▸ **GIVEN RECORDS**

====================

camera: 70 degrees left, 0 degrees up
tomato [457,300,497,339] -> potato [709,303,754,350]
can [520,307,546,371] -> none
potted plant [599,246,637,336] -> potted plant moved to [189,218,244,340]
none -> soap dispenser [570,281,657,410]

====================

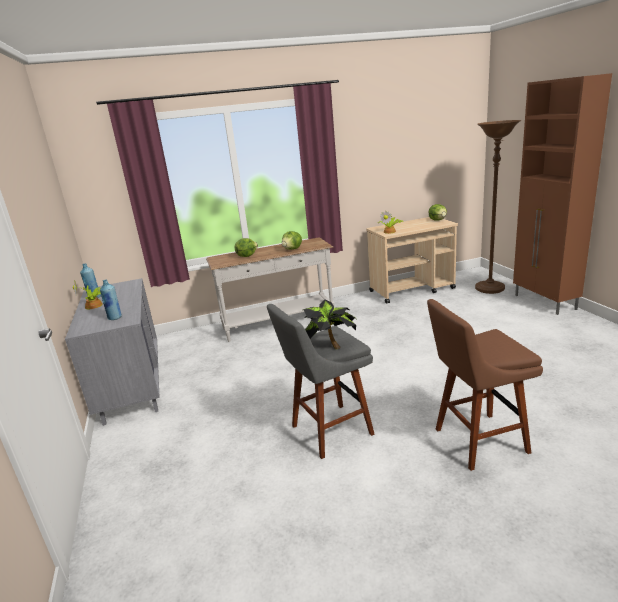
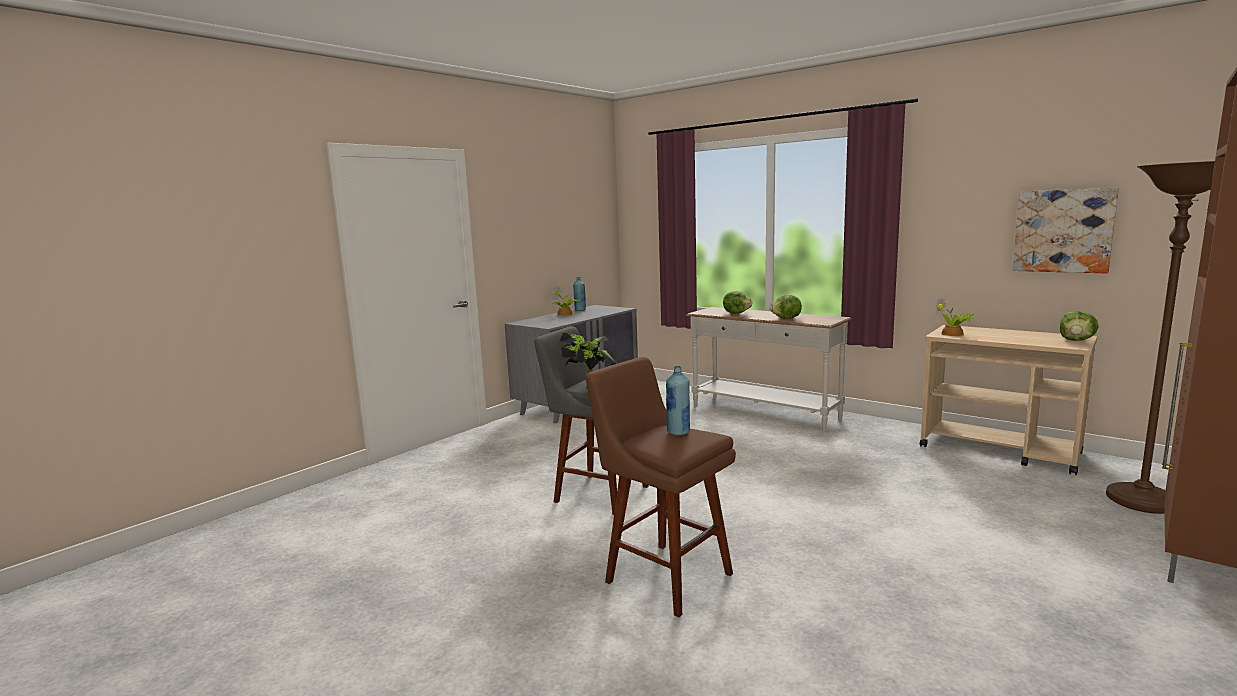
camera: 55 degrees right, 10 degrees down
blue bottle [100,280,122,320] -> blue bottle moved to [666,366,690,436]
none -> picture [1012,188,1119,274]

====================

▸ **PROBLEM DESCRIPTION**
Above are the records; print exactly the lines from the line with "camera: 55 degrees right, 10 degrees down" to the line with "none -> picture [1012,188,1119,274]", including both, and nothing else.

▸ **RESPONSE TO THE TASK**
camera: 55 degrees right, 10 degrees down
blue bottle [100,280,122,320] -> blue bottle moved to [666,366,690,436]
none -> picture [1012,188,1119,274]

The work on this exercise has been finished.